### [AVAILABLE DATA]

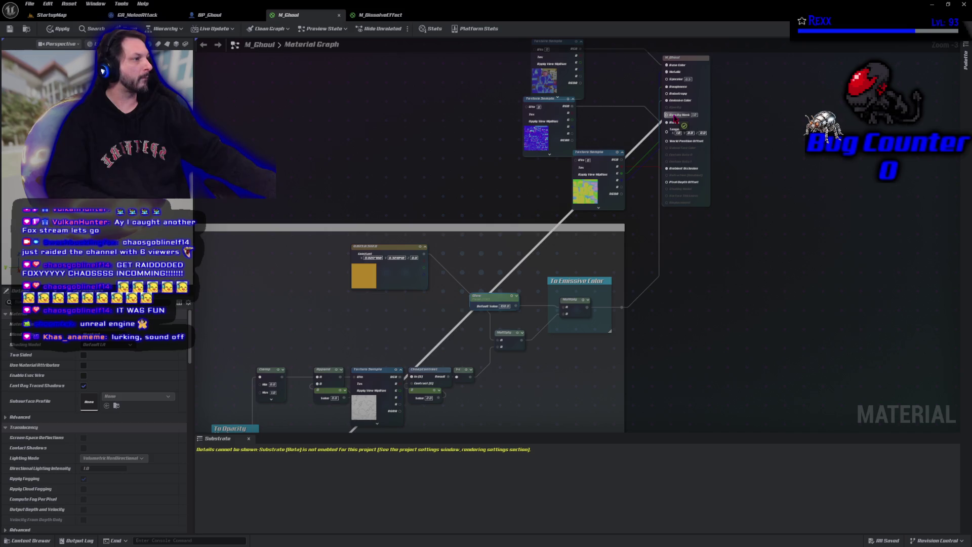
- Apply and save the M_Ghoul material, then open the Content Drawer
{"action": "left_click", "coordinate": [58, 29]}
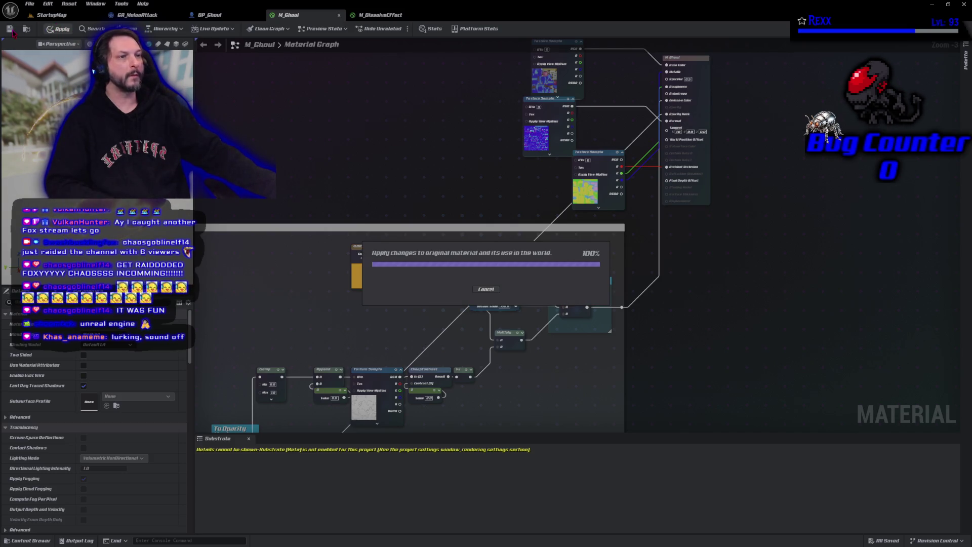
{"action": "left_click", "coordinate": [10, 29]}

### [PROBLEM]
Return the complete material exactly as given, excluding images.

### [SOLUTION FOR THIS PROBLEM]
- Apply and save the M_Ghoul material, then open the Content Drawer
{"action": "left_click", "coordinate": [58, 29]}
{"action": "left_click", "coordinate": [10, 29]}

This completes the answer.